What is consciousness? Why our minds may fly while our bodies are inert? How does a subjective state of consciousness arise from an objective state of brain tissue? While the subject of human consciousness traditionally belongs to the domain of philosophy, recent advances in cognitive science makes it possible to decipher the mechanism of consciousness in the lab. On a recent July afternoon, preeminent brain scientist Stanislas Dehaene, Professor from Collège de France, presented a set of tantalizing recent discoveries to a packed auditorium in the Shanghai Science and Technology Museum in the sweltering July heat. The Lecture, co-sponsored by NYU Shanghai, is part of the Shanghai Science Communication Forum co-organized by the Shanghai Science Education Development Foundation and the Shanghai Museum of Science and Technology.
Using a combination of intriguing video and images, Dehaene demonstrated how the scientists use visual illusions, subjective reports, neuroimaging results and tools in machine learning to decode subliminal images from brain signals and to identify the signatures of consciousness that emerge when these images pop into consciousness. Based on that, Dehaene proposed the “global neuronal workspace theory” which gives a succinct explanation about the information-processing architecture that underlines consciousness mind.
Many of the ideas and experiments discussed in the lecture could be traced back to Dehaene’s recently published book, Consciousness and the Brain: Deciphering How the Brain Codes Our Thoughts1. The book received many accolades from fellow scientists, including that of the Nobelist Eric Kandel. A member of the audience excitedly remarked afterwards, “I never realized that consciousness could be a subject of scientific and systemic research. Professor Dehaene’s explanation of signals of consciousness and unconsciousness in the human brain is very easy to follow. What impresses me the most is the clinical application of consciousness research in the diagnosis and treatment of patients in vegetative or minimally conscious state. What I see is the humanistic care in scientific research.”
Dr. Xiao-jing Wang, Associate Vice Chancellor for Research at NYU Shanghai and a world-renowned computational neuroscientist in his own right, delivered opening remarks for the Lecture. He remarked, “NYU Shanghai wishes to leverage its strength and influence in the international academia and continues the cooperation with Shanghai Museum of Science and Technology. Together we want to give the public access to the world’s most distinguished scholars like Professor Dehaene. This will raise the public’s awareness of the latest scientific discoveries and inspire young talents in Shanghai to dedicate themselves to cutting edge research such as brain science.

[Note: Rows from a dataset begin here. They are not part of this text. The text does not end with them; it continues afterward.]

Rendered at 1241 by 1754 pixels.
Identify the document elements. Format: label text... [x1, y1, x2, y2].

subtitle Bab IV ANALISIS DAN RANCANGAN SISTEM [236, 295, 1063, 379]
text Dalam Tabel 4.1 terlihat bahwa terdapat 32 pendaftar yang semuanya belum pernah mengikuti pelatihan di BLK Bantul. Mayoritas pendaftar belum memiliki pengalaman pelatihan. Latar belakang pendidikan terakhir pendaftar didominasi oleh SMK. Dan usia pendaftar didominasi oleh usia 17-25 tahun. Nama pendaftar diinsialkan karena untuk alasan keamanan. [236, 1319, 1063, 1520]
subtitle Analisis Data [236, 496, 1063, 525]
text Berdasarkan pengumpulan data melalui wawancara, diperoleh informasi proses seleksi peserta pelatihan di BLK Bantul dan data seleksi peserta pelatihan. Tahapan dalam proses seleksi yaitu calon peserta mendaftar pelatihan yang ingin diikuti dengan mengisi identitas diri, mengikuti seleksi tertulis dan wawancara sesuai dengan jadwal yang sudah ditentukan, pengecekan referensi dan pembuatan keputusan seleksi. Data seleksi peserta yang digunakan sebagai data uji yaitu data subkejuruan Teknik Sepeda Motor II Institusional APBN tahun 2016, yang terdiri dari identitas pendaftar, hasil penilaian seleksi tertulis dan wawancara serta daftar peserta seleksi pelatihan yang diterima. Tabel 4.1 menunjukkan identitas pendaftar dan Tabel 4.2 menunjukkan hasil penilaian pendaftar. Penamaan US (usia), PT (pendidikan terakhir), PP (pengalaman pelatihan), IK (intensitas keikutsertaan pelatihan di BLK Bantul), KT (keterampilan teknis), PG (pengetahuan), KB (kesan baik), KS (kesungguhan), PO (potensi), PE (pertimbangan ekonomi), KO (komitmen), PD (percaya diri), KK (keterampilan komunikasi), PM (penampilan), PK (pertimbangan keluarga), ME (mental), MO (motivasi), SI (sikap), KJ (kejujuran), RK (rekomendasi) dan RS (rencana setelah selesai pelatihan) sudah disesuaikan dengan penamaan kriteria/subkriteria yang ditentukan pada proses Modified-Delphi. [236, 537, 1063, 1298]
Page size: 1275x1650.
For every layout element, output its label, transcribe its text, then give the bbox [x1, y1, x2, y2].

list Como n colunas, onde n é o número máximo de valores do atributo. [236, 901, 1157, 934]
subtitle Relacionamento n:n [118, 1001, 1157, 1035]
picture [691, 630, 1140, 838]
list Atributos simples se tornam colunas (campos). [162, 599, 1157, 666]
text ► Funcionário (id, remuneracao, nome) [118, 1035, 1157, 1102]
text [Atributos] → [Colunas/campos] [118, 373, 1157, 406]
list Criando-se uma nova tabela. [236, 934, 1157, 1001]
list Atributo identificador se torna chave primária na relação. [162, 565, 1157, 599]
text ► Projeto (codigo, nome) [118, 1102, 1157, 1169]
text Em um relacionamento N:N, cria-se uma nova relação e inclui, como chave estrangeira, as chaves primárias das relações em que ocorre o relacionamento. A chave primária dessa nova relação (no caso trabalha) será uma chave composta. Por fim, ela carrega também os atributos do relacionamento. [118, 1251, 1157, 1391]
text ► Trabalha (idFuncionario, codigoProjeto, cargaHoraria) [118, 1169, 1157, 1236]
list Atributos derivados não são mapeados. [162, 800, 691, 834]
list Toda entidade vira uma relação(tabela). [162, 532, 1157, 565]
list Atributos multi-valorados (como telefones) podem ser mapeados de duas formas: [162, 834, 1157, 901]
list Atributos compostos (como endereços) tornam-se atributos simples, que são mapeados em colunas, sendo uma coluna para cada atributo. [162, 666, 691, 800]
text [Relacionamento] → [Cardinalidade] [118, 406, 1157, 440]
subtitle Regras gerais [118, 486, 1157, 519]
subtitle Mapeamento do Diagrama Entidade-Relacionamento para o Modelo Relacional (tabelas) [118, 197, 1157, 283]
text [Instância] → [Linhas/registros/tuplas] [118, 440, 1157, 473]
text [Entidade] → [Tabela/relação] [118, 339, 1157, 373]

Distinguished certainly is Dehaene. Among his many honors, he is a member of the French Academy of Sciences, the Royal Academies for Science and the Arts of Belgium, and a Foreign Associate of the National Academy of Sciences of USA. Dehaene shared the 2014 Brain Prize, hailed as the Nobel Prize of Neuroscience, with Professors Giacomo Rizzolatti and Trevor Robbins.
- Dehaene, S. (2014). Consciousness and the brain: Deciphering how the brain codes our thoughts. Penguin.